July 2013

Stuff I’ve Been Reading: July 2013

  1. The False Prince by Nielsen, Jennifer A.
  2. City at the End of Time by Bear, Greg
  3. Inside Job by Willis, Connie
  4. Lexicon by Barry, Max
  5. Appointment with Death by Christie, Agatha*
  6. The Brides of Rollrock Island by Lanagan, Margo
  7. Death of a Red Heroine by Qiu Xiaolong
  8. Gunpowder Empire by Turtledove, Harry
  9. The Unpleasantness at the Bellona Club by Sayers, Dorothy L.
  10. Five Red Herrings by Sayers, Dorothy L.
  11. 2312 by Robinson, Kim Stanley
  12. Northanger Abbey by Austen, Jane*

Italics indicate library books; asterisks indicate audiobooks. I didn’t finish numbers 2, 6, or 8.

Mysteries. I read the first mystery by Qiu Xiaolong, and while it was enjoyable, I did not adopt it as my series-to-read-straight-through. That honor goes to Dorothy L. Sayers, although I haven’t been reading the Lord Peter Wimsey novels in publication order: I haven’t been able to find some titles and will have to wait on requesting them via interlibrary loan.

Hard SF. Although I didn’t care for (or understand) Greg Bear’s novel, I quite liked this year’s Nebula Award-winner by Kim Stanley Robinson. After an attack destroying the only city on Mercury, the eccentric, artistic Swan Er Hong travels the solar system to try to understand what happened and to carry on her grandmother’s political career.

Audiobooks. It would be hard to choose between such a classic Agatha Christie novel and Jane Austen’s first-written-posthumously-published Northanger Abbey, a Gothic-novel parody. Both narrators were excellent, and the stories had me laughing. I think I will attempt the 16-disc Fellowship of the Ring next.

WWW Wed Jul 17

WWW Wednesdays

What are you currently reading?

The Unpleasantness at the Bellona Club by Dorothy L. Sayers. Yesterday I found four Lord Peter Wimsey mysteries at Half Price Books for $2 each, so I picked them up. I have been somewhat ambivalent about Whose Body?, which I’ve read twice, but I am really liking Unpleasantness. I will probably undertake to read the whole set.

What did you recently finish reading?

I’ve read eight books this month so far but discarded three, which seems a high number: City at the End of Time by Greg Bear, The Brides of Rollrock Island by Margo Lanagan, and Gunpowder Empire by Harry Turtledove, a young adult alternate history science fiction novel thinly disguising how much Turtledove knows about daily life in ancient Rome. When nothing–at all–had happened in the first quarter of the short novel except walking through town and observing cultural differences, I decided to put it down.
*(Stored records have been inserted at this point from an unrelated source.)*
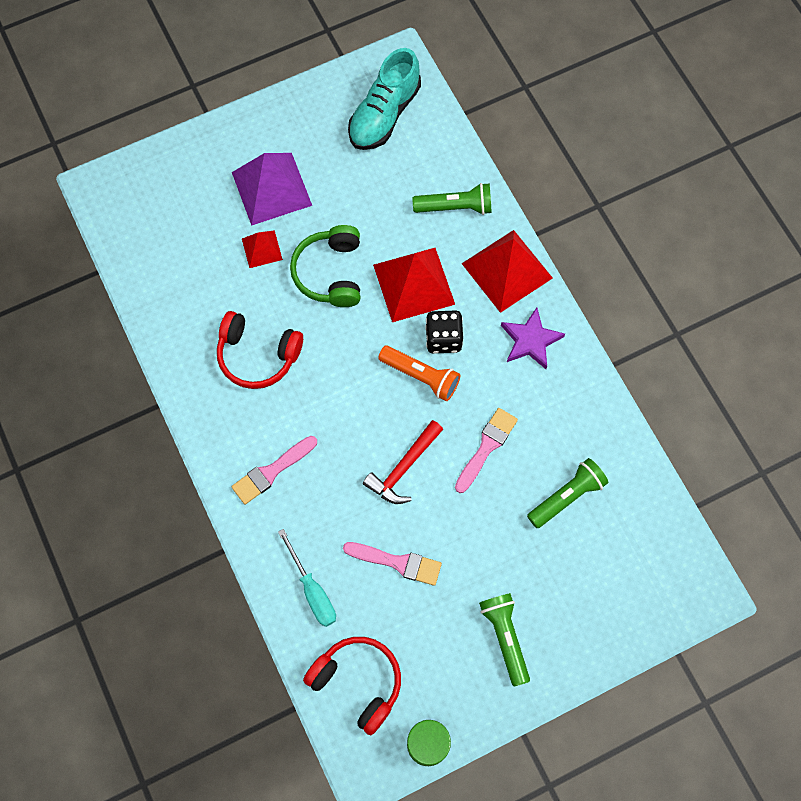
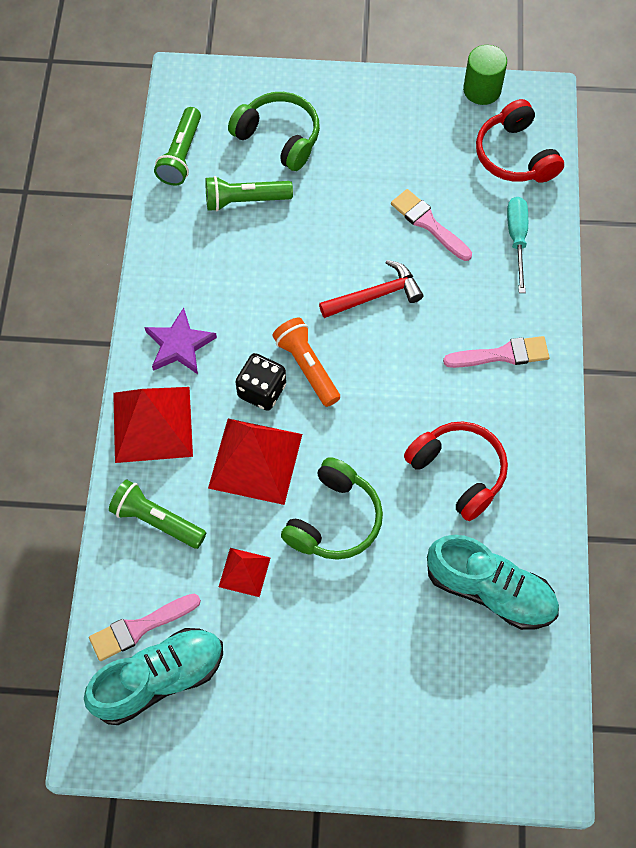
camera: 150 degrees left, 5 degrees down
(191, 282) = (490, 590): none -> turquoise shoe
(262, 249) = (393, 588): red pyramid -> red pyramid (244, 572)
(271, 189) = (343, 656): purple pyramid -> none
(486, 447) = (287, 274): pink brush -> pink brush (140, 627)
(505, 637) = (372, 128): green flashlight -> green flashlight (181, 155)
(580, 578) = (279, 137): none -> green headphones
On the other hand, I recently finished Death of a Red Heroine by Qiu Xiaolong, set in Shanghai in the early 1990s. Chief Inspector Chen Cao was an English major at a foreign language institute, but because one of his uncles was politically suspect, he got assigned to the police department instead of to a professorship. In this his first mystery, he questions whether his police work is as meaningful as his poetry, and then whether his poetry is as meaningful as his police work. An interesting character study and fascinating setting.

What do you think you’ll read next?

Nights at the Circus by Angela Carter, from the library, or the next Dorothy L. Sayers book. 2312 by Kim Stanley Robinson is still staring at me from the shelf, but after having just been burned by the hard sf of Greg Bear, I am not yet bold enough to give another new-to-me author a try.

WWW Wednesday Jul 3

WWW Wednesdays

What are you currently reading? The City at the End of Time by Greg Bear. I’m about a third of the way into this hard SF novel, and I’m still not entirely sure what it’s about. Three people living in something like today’s present have access to sum-runners, which are stones that allow them to dream the extremely distant future, where Chaos is about to overtake the city of Kalpa. And a couple of beings in Kalpa, who are connected to some of the present-day humans, are about to go exploring the chaos. I think.

What did you recently finish reading? The False Prince by Jennifer Nielsen. Sage is an orphan who is in training to pretend to be the long-lost Prince Jaron, except he actually is the long-lost Prince Jaron and doesn’t end up having to pretend at all. Yes, I know, I gave it away. This book would have been awesome if I were eleven.

What do you think you will read next? Lexicon by Max Barry or Inside Job by Connie Willis, both on reserve for me at the library. Unfortunately, due to tomorrow happening to be the day the Declaration of Independence was adopted 237 years ago, the library is closed. Grumble. I will have to forestall the decision at least until Friday.